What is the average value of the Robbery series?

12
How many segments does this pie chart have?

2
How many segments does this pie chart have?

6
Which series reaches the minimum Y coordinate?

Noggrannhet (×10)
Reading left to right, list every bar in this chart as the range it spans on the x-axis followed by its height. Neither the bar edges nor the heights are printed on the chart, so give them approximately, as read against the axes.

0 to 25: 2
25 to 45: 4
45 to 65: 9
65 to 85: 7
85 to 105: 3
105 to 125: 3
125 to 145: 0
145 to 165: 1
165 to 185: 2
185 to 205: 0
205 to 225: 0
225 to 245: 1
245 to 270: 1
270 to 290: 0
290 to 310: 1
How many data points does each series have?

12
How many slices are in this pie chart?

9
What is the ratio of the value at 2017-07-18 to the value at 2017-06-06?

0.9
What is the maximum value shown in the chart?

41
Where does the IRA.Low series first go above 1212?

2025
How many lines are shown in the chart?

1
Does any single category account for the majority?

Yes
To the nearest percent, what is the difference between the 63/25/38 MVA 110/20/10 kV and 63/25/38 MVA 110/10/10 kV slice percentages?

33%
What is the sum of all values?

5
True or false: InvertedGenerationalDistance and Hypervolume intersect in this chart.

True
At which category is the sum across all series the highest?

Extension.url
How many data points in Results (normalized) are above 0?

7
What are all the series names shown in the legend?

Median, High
+-------+
- What you will do:
Repeat all of the records above word for word, line by line, without changing anything.

- Answer to the exercise:
What is the average value of the Robbery series?

12
How many segments does this pie chart have?

2
How many segments does this pie chart have?

6
Which series reaches the minimum Y coordinate?

Noggrannhet (×10)
Reading left to right, list every bar in this chart as the range it spans on the x-axis followed by its height. Neither the bar edges nor the heights are printed on the chart, so give them approximately, as read against the axes.

0 to 25: 2
25 to 45: 4
45 to 65: 9
65 to 85: 7
85 to 105: 3
105 to 125: 3
125 to 145: 0
145 to 165: 1
165 to 185: 2
185 to 205: 0
205 to 225: 0
225 to 245: 1
245 to 270: 1
270 to 290: 0
290 to 310: 1
How many data points does each series have?

12
How many slices are in this pie chart?

9
What is the ratio of the value at 2017-07-18 to the value at 2017-06-06?

0.9
What is the maximum value shown in the chart?

41
Where does the IRA.Low series first go above 1212?

2025
How many lines are shown in the chart?

1
Does any single category account for the majority?

Yes
To the nearest percent, what is the difference between the 63/25/38 MVA 110/20/10 kV and 63/25/38 MVA 110/10/10 kV slice percentages?

33%
What is the sum of all values?

5
True or false: InvertedGenerationalDistance and Hypervolume intersect in this chart.

True
At which category is the sum across all series the highest?

Extension.url
How many data points in Results (normalized) are above 0?

7
What are all the series names shown in the legend?

Median, High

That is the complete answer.